New law allowing vo-tech students to skip Keystone Exams a step in right direction
Bravo to Pennsylvania lawmakers for the common-sense approach to academics versus vocational education in our public schools.
Gov. Tom Wolf has signed House Bill 202 — also known as Act 6 — so that Pennsylvania students looking to work as carpenters, auto mechanics, machinists or in other trades won’t have to pass a statewide academic test to graduate from high school.
The bill’s prime sponsor was state Rep. Mike Turzai, also the House speaker.
Also supporting the bill were area state Reps. Mike Hanna, Kerry Benninghoff, Scott Conklin and Garth Everett.
The rule starts with the 2018-2019 school year in Pennsylvania.
Instead of the Keystone Exams, students could pass what’s called the NOCTI (National Occupational Competency Testing Institute) or NIMS (National Institute for Metalworking Skills) exams.
These are more suited to a student’s particular trade and include a written, multiple-choice section as well as a performance component. Nearly all seniors enrolled in career and technical schools are already required to take the tests.
“Whether they are working and learning in the classroom, in the lab, in the shop, in the field or in the garage, our young people are always striving and succeeding across a wide variety of fields,” said Wolf in a statement.
“With this measure, Pennsylvania will recognize that diversity and will no longer hold all students to the standard of a Keystone Examination, which too often doesn’t reflect the reality of a large sector of students’ educational experience.”
Act 6 implements one of four recommendations made by the state Department of Education (PDE) pursuant to Act 1 of 2016, which paused the Keystone Exam graduation requirement for a period of two years (delayed until the 2018-2019 school year).
Specifically, Act 1 required PDE to investigate alternative options for a state level graduation requirement and provide those recommendations to the General Assembly.
Gov. Wolf and many people believe that passing a high school exit exam is not the sole valid measure of proficiency and career readiness, and that “Pennsylvania should take a more holistic approach by enabling students to demonstrate their knowledge and skills through multiple valid measures.”
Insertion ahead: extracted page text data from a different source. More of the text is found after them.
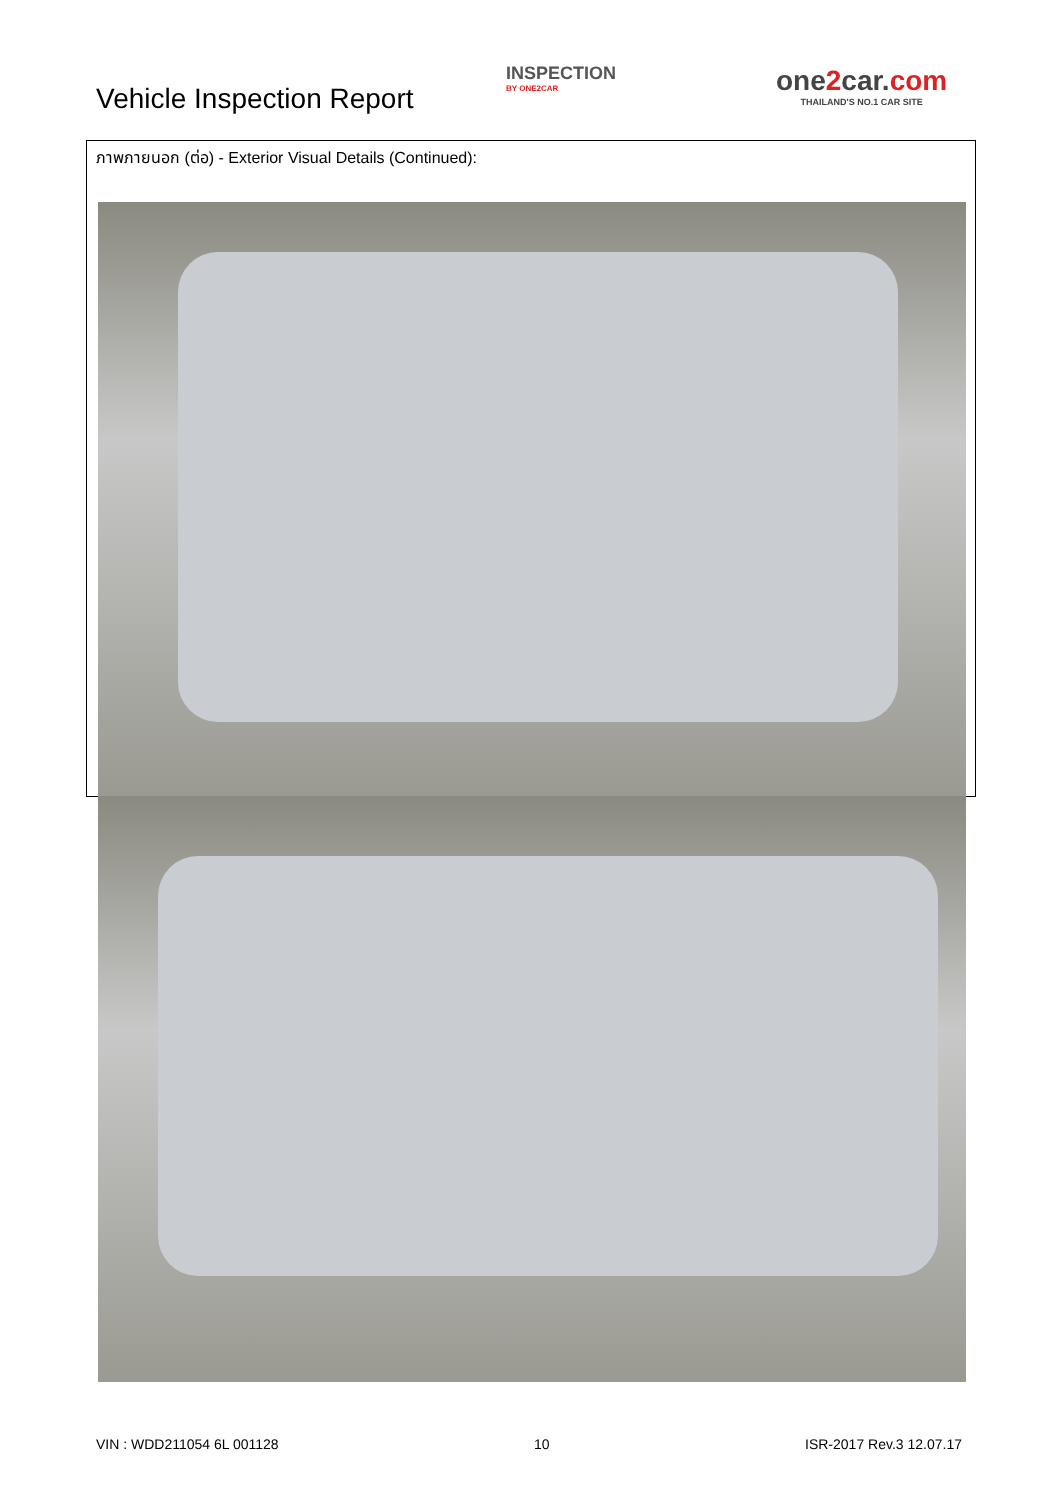Vehicle Inspection Report
INSPECTION
BY ONE2CAR
one2car.com
THAILAND'S NO.1 CAR SITE
ภาพภายนอก (ต่อ) - Exterior Visual Details (Continued):
VIN : WDD211054 6L 001128 10 ISR-2017 Rev.3 12.07.17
The Keystones are offered as end-of-course exams in math, literature and biology across the state. Proficiency in the exams is expected to be a graduation requirement beginning in the 2018-19 year, although a bill has been introduced in the state Senate that would eliminate the Keystones and measure student proficiency in other ways, including the SATs.
The state Department of Education does not have complete data showing how career and technical students perform on the Keystones compared to their peers.
The leaders who drafted the legislation put it this way: It is clear that postsecondary success looks different for students pursuing different postsecondary career pathways and that using the Keystone Exams as a one-size-fits-all option for CTE students does not recognize that different measures should be used to demonstrate readiness for these different pathways. Please join us in recognizing the need to tailor our state’s education policy to the needs and demands of these students and the Commonwealth’s evolving workforce.
Now, the Legislature needs to find other areas from which to wrest control from the Education Department and put it in the hands of local school districts.